A law that took effect in 2017 required judges who want to waive fines or fees to notify any agency that would lose out on revenue (the state’s Administrative Office of the Courts created a workaround by issuing a memo giving standing notice that costs might be waived). Since 2015, the state has also published data on how often individual judges waive court costs.

About fifty-four thousand people have had their licenses suspended due to traffic charges originating in Durham County—either because they didn’t show up to court or they didn’t pay a ticket. About three-quarters are people of color, according to the Durham I-Team.

Monday’s docket largely included charges for driving without a license or driving with a revoked license. Almost no one whose charges were dismissed Monday afternoon came for the occasion. And that was kind of the point—for people to not have to find a way to get to court when they have already paid the price of having their licenses suspended.

When the I-Team and the District Attorney’s Office ran their amnesty program in 2017, they asked people to send basic information by text to see if they were eligible for relief. That was far more successful than previous programs, which required people to come to the courthouse, but about 40 percent of people ended up being ineligible, Smith says.

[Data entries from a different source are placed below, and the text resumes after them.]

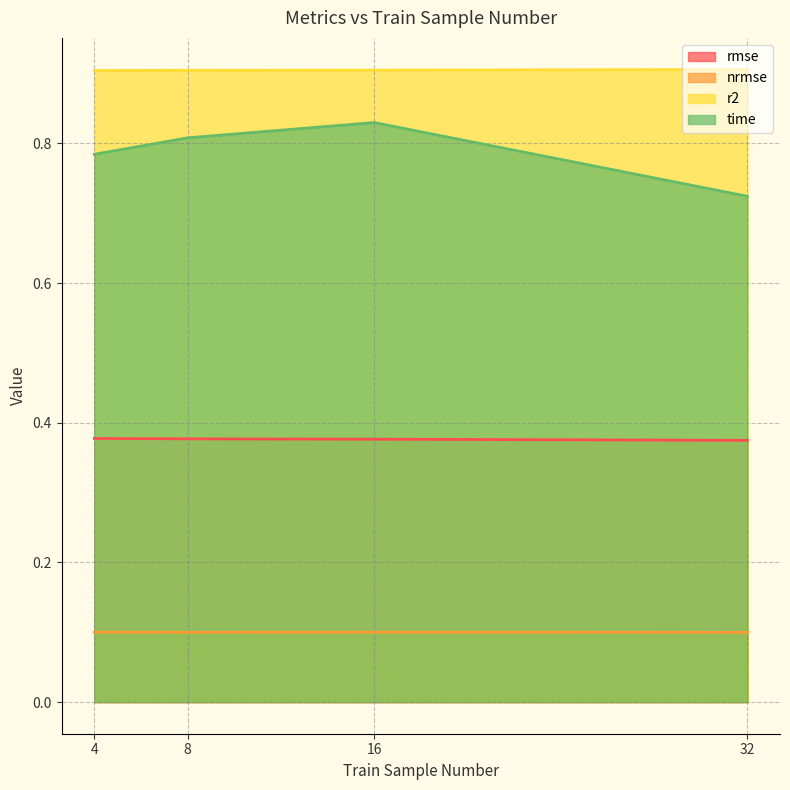

Count the number of data series in this chart.

4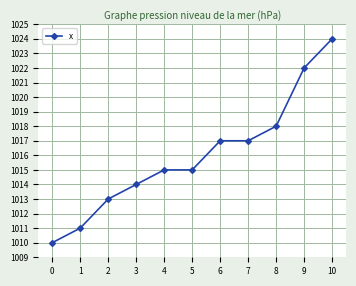

Between 6 and 9, which is larger?

9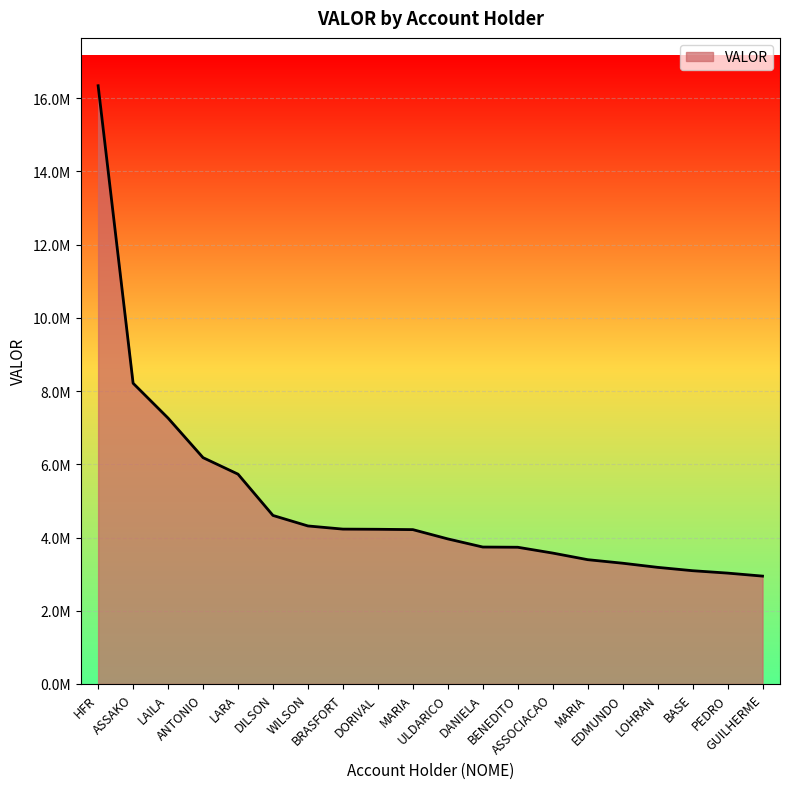

What is the label of the 15th point from the right?

DILSON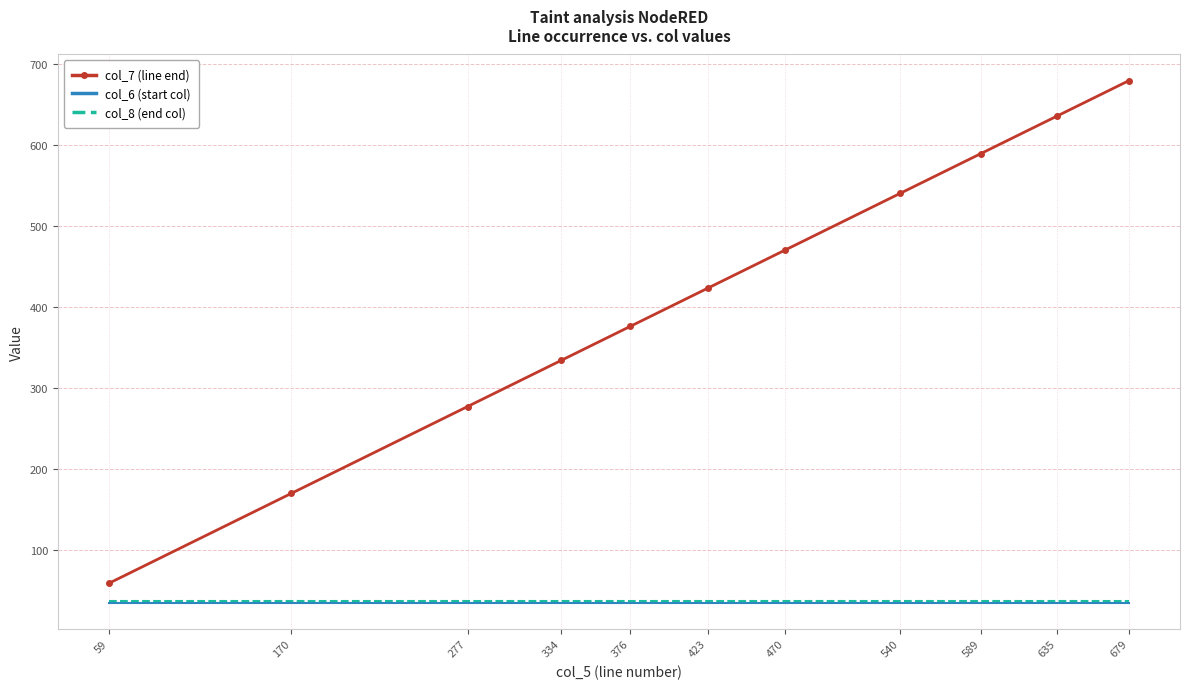

How many distinct data groups are displayed?

3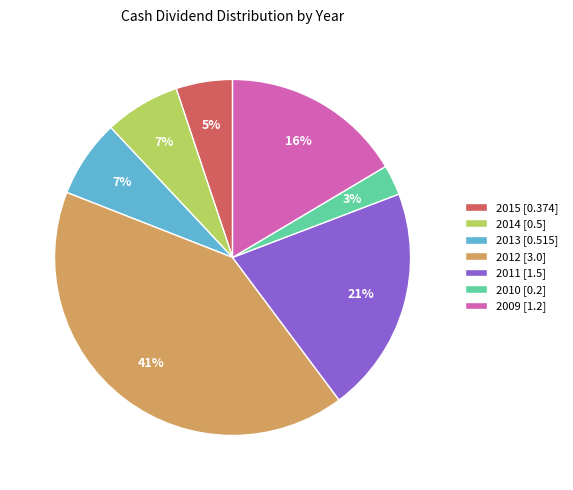

How many slices are in this pie chart?

7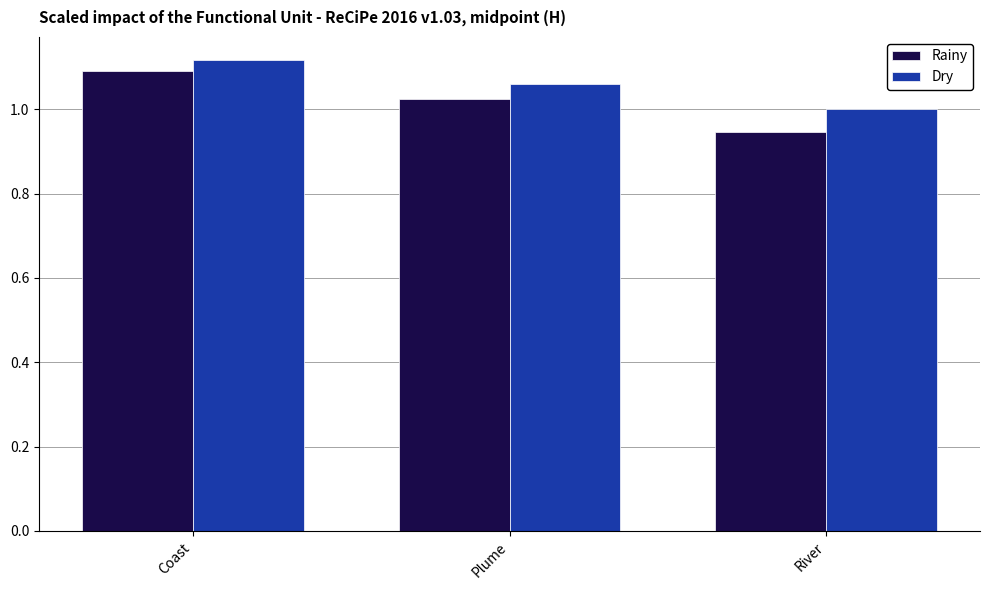

At Plume, list the series in order from smallest to largest.

Rainy, Dry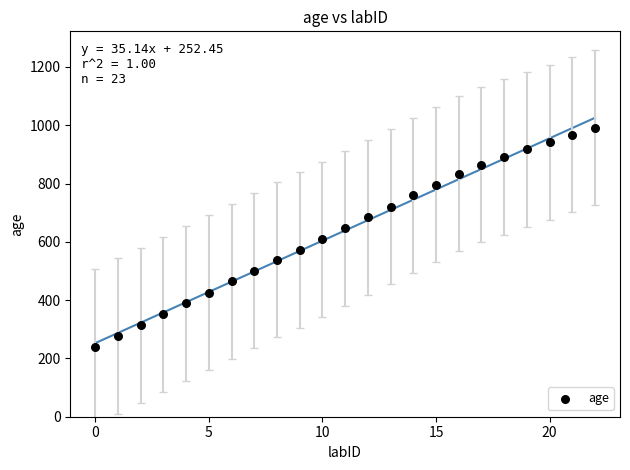

Count the number of points in this scatter plot.

23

The aim of the effort is for the DEAR program and its partners to identify eligible people based on court records and automatically move their cases for relief. That’s proving to be more efficient but presents another challenge: There’s no way to tell people they are one step closer to getting their driver’s license back. In most cases, the only contact information available is a person’s last known address, which could be decades old. (The county does offer court date reminders via text, but you have to sign up).

So, DEAR plans to launch an online portal in coming weeks and—with the help of a community outreach team—drive people to the site to see if their charges have already been dismissed or are coming up on a dismissal docket.

According to the I-Team, driving with a revoked license is the seventh most common charge for people in the Durham jail. Even without a valid license, people still need to get around—to work, doctor’s appointments, or for child care.

Laura Holland, a DEAR attorney who works with the NC Justice Center, says in her three years working on license restoration, she’s often seen people who had no choice but to take a risk and drive unlicensed. Others use costly rideshare services to get where they need to go or endure longer commutes stringing together rides from friends, buses, and walking. The case that stuck with her most was a woman whose license had been suspended for twelve years over an unpaid ticket. Without a license, she couldn’t work. After visiting the DEAR office, she was able to go to the DMV and get a new license.

“I’ve seen how not having a license prevents someone from getting employment and housing and leads to this cycle of hopelessness,” Holland said.